Silicon integration not only improves performance, it reduces power usage, a critical requirement. “We’ve been improving supercomputing performance almost 2X every year, so supercomputers are approximately 1,000 times faster than they were 10 years ago. At that rate, if we didn’t improve power efficiency, we would have computers that took a thousand times more power than today. So energy efficiency is enormously important.”

A critical aspect of Gara’s task has been to integrate new technologies, including disruptive technologies, in a way that doesn’t result in a disruptive experience for the user. “We integrate these technologies so users have a comfortable, familiar feel. We seek a balance between allowing users a transitional path from where they are now to where we’re going, including application and performance portability.”
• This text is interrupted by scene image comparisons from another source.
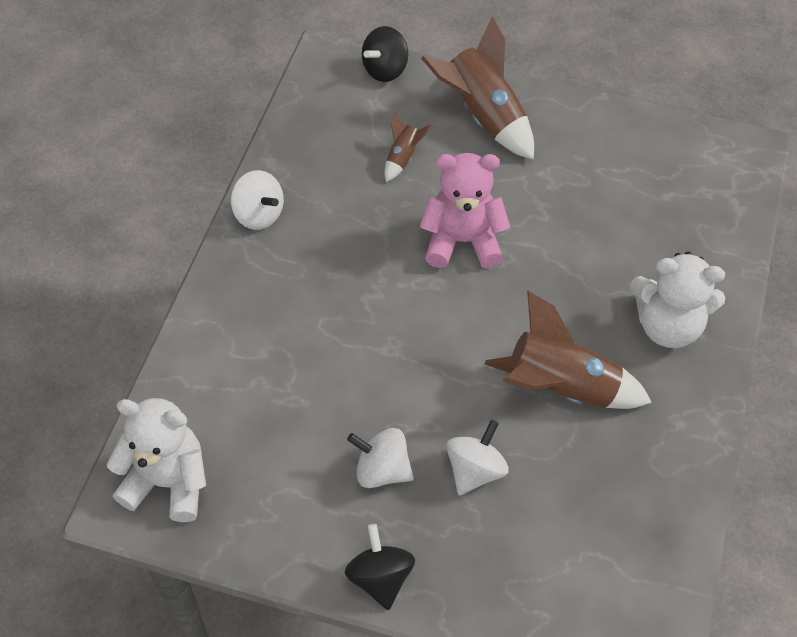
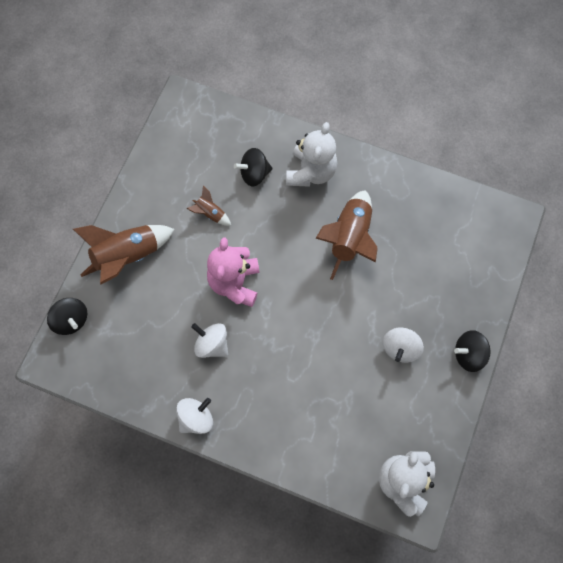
camera: 85 degrees left, 15 degrees up
brown rocket [384,112,432,182] -> brown rocket moved to [186,186,231,226]
white spinning top [446,420,509,495] -> white spinning top moved to [191,323,228,358]
none -> black spinning top [234,148,273,187]

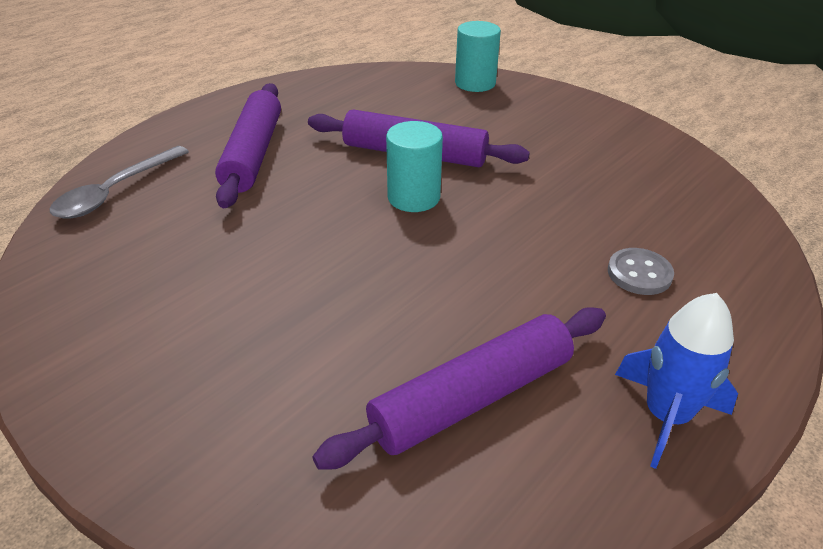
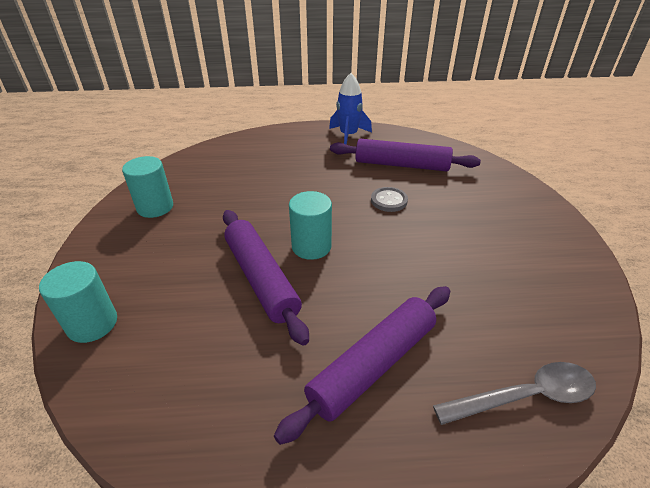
camera: 135 degrees left, 0 degrees up
grey button [608,248,674,295] -> grey button moved to [371,187,408,212]
none -> turquoise cylinder [122,156,173,218]

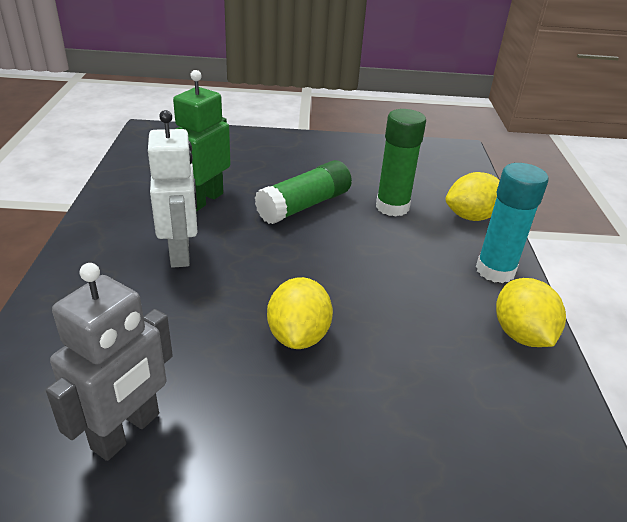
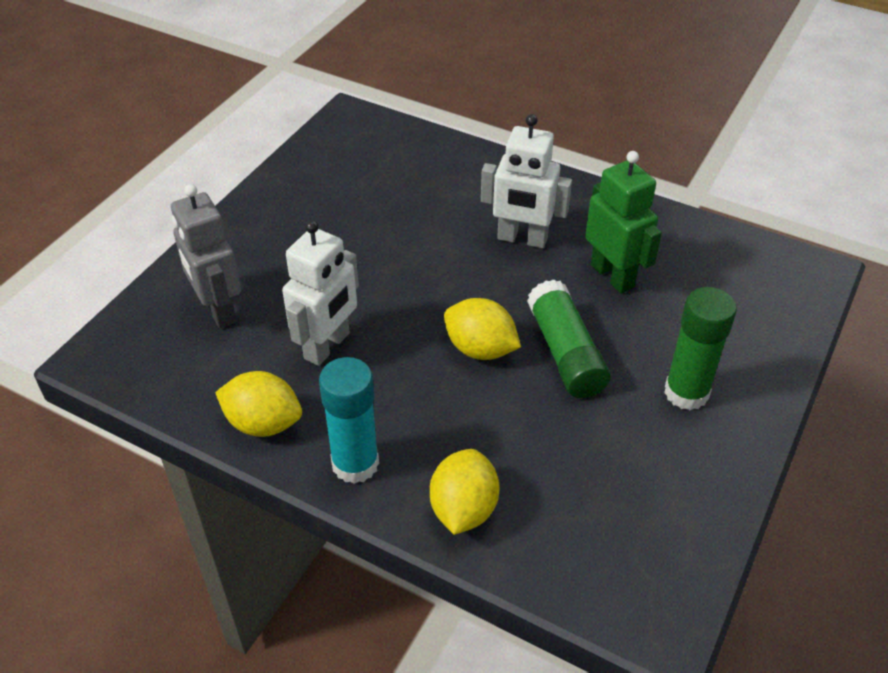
camera: 120 degrees right, 10 degrees up
grey robot [46,263,173,461] -> grey robot moved to [171,184,241,329]
yellow lemon [267,277,333,349] -> yellow lemon moved to [444,298,521,360]
green glue stick [376,109,426,217] -> green glue stick moved to [664,287,737,410]
none -> white robot [282,220,359,366]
Providing a comfortable user experience within the revolutionary gains is yet another critical area of guidance that Argonne brings to this collaboration alongside Intel and Cray.

“We’re changing the architectural trajectory so we absolutely must work closely with an organization that wants to use such new systems to give them the confidence they will achieve their productivity, competitive, economic and scientific objectives. Argonne has been instrumental in working closely with Intel and Cray at a collaborative design level bringing an approach to innovation that will meet the needs of their users. Working closely with Argonne in this collaborative fashion will help us make sure the trajectory ends up in the right place to enable their science applications from day one.”

“We regard Aurora as a turning point – and not just for HPC and technical computing. The highly scalable system level design that we envision will truly be a living foundation with the capacity to evolve and grow, scaling from the world’s largest supercomputers down to small and mid-size systems. This has important, long-term implications for all of computing.”